Judge in Trump racketeering case denies motion to suppress evidence

Jury selection to start in Chesebro-Powell trial Oct. 20

Fulton County Superior Court Judge Scott McAfee on Friday denied a motion by former Trump campaign attorney Kenneth Chesebro to toss out emails and memos he wrote detailing a plan to use a Republican slate of electors in Georgia and six other swing states won by Democrat Joe Biden.

Chesebro’s lawyers had argued that the documents were protected under attorney-client privilege and should not be used against him in the sweeping election interference case brought by Fulton District Attorney Fani Willis. In an order issued Friday morning, McAfee said those protections are only meant to shield lawyers who are not suspects in a crime, and he referred to the defense motion as a “strained reading” of Georgia law.

McAfee wrote that documents accompanying a search warrant that turned up the memos “repeatedly refers to the Defendant as a ‘co-conspirator,’ ‘participant,’ ‘intermediary,’ and ‘liaison’ working with several other charged defendants in this case to further a ‘false elector plot’ in violation of several laws.”

The documents — which include emails to co-defendants John Eastman and Rudy Giuliani — are important to the state’s case against Chesebro and include a Jan. 4, 2021, email to Eastman that “outlined multiple strategies for disrupting and delaying the joint session of Congress on Jan. 6, 2021,” according to the indictment.

Chesebro faces five felony charges in the sprawling racketeering investigation brought against him, former President Donald Trump and 17 others who prosecutors claim attempted to illegally subvert the 2020 presidential election in Georgia and elsewhere.

McAfee dealt another blow to Chesebro’s defense Friday, denying another motion to dismiss the case entirely or to provide him with immunity from prosecution. Like other lawyers charged in the indictment, Chesebro has claimed he was merely providing legal advice to his client and should not be criminally charged.

McAfee said Chesebro is free to tell the jury that he “simply performed his legal duty to a client.”

“But it is irrelevant in the pretrial context of immunity, and this Court declines the invitation to supplant the jury’s role as the factfinder,” he wrote.

McAfee’s orders were posted during a housekeeping meeting the judge held with attorneys for Chesebro and co-defendant Sidney Powell and Fulton County prosecutors.

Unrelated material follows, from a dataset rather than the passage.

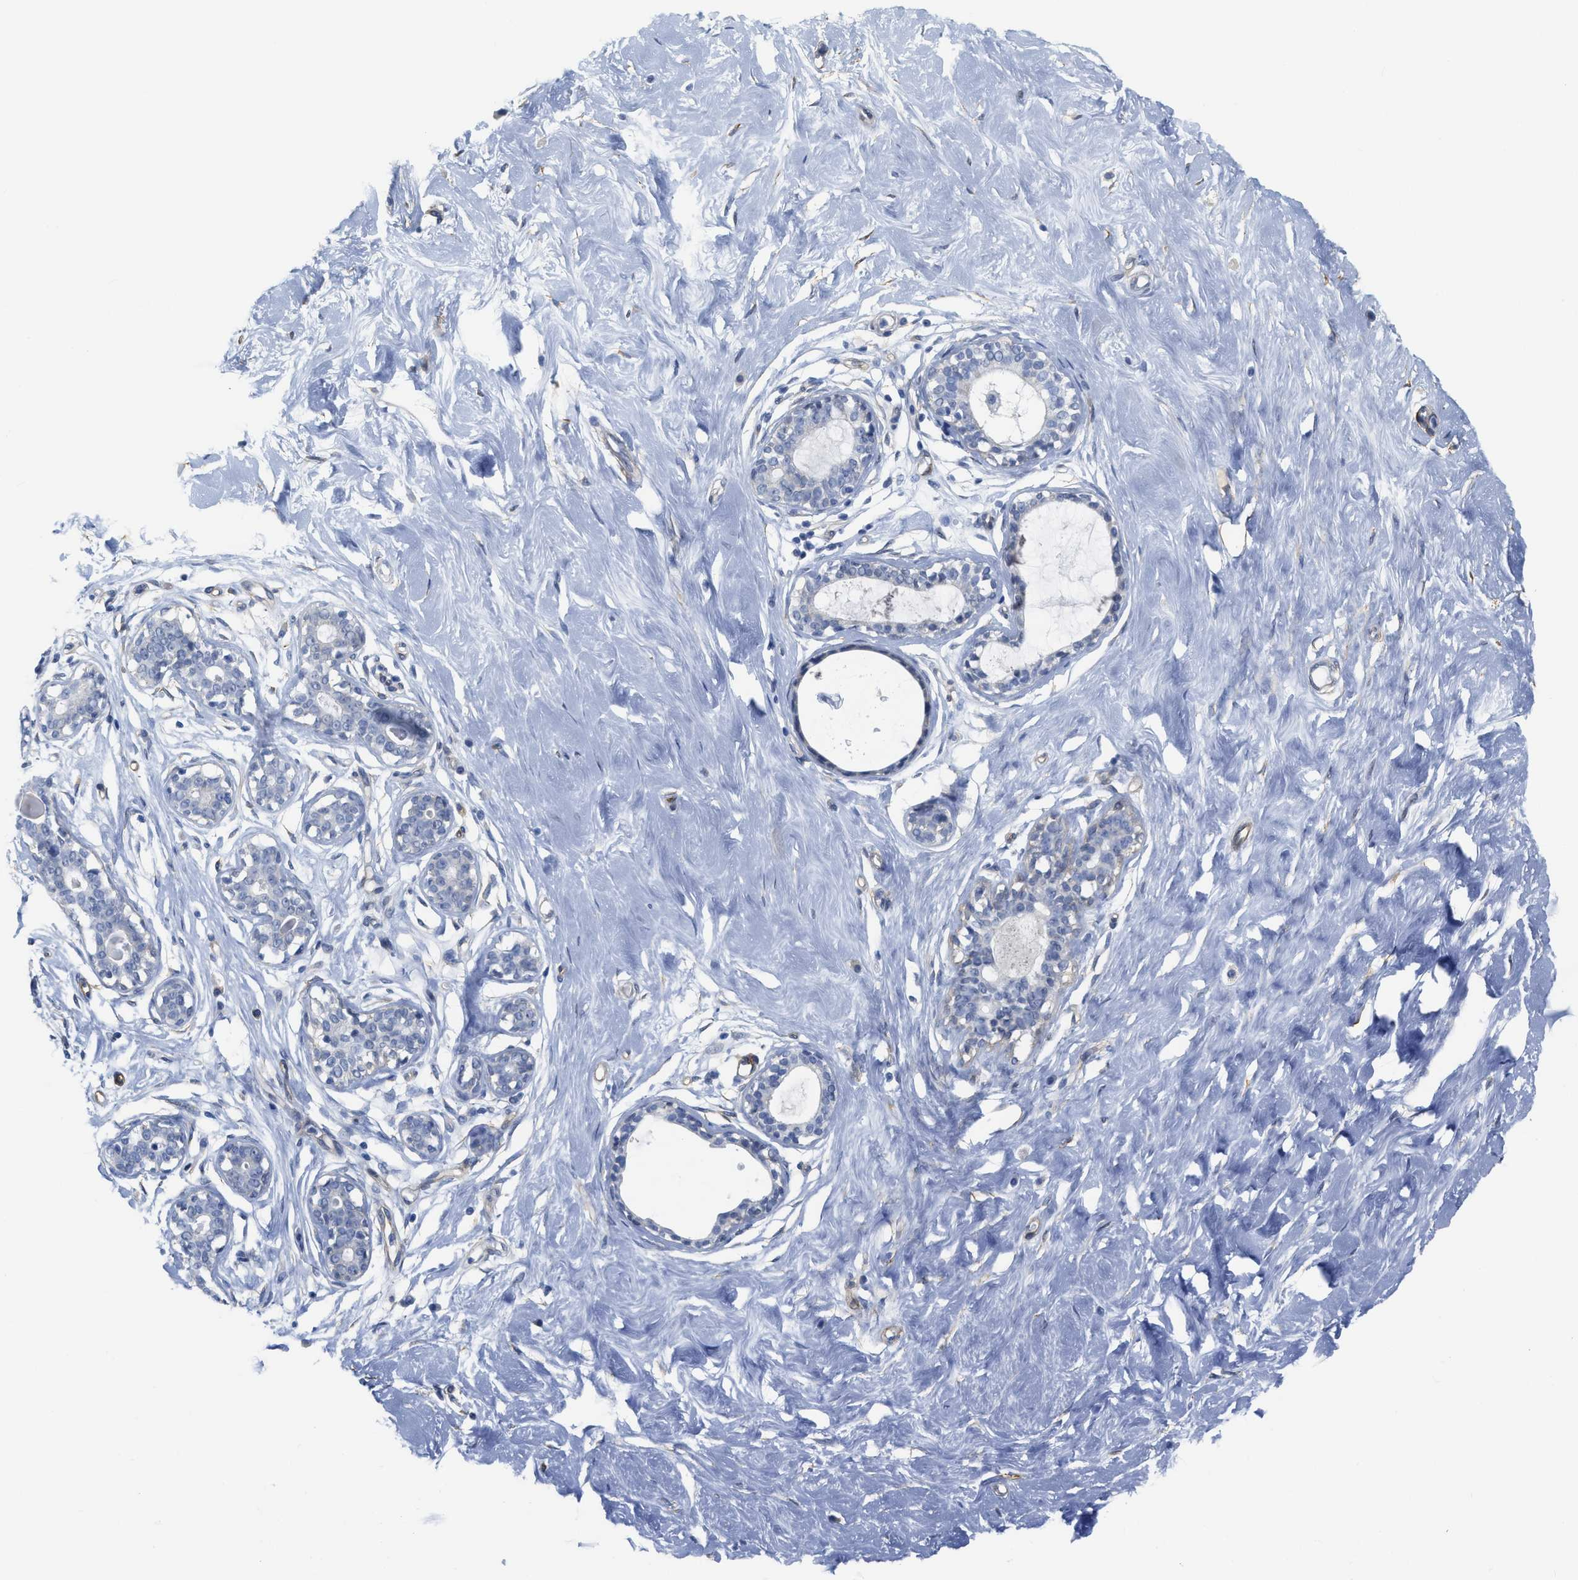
{"staining": {"intensity": "moderate", "quantity": ">75%", "location": "cytoplasmic/membranous"}, "tissue": "breast", "cell_type": "Adipocytes", "image_type": "normal", "snomed": [{"axis": "morphology", "description": "Normal tissue, NOS"}, {"axis": "topography", "description": "Breast"}], "caption": "A brown stain shows moderate cytoplasmic/membranous positivity of a protein in adipocytes of unremarkable human breast.", "gene": "TUB", "patient": {"sex": "female", "age": 23}}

Chesebro and Powell requested a speedy trial, and their cases were severed from the other defendants in the case.

In the hearing, McAfee said jury selection for Chesebro and Powell’s trial will begin on Friday, Oct. 20, when about 450 prospective jurors will report to the Fulton County Courthouse. They’ll hear a quick summary of the indictment and fill out juror questionnaires. Then on Monday, Oct. 23, attorneys for the two defendants and the state will have an hour to question groups of 14 jurors as they whittle down the field.

McAfee said he expects to tell jurors to set aside three to five months for the trial, with proceedings taking up eight hours a day, Monday to Thursday, with holiday breaks in November and December.

Special Prosecutor Nathan Wade disclosed that the DA’s office has yet to offer plea deals to Chesebro or Powell, but he said that will change in the near future.

“We’ll sit down and kind of put some things together, and we’ll reach out to defense counsel individually to extend an offer,” Wade said.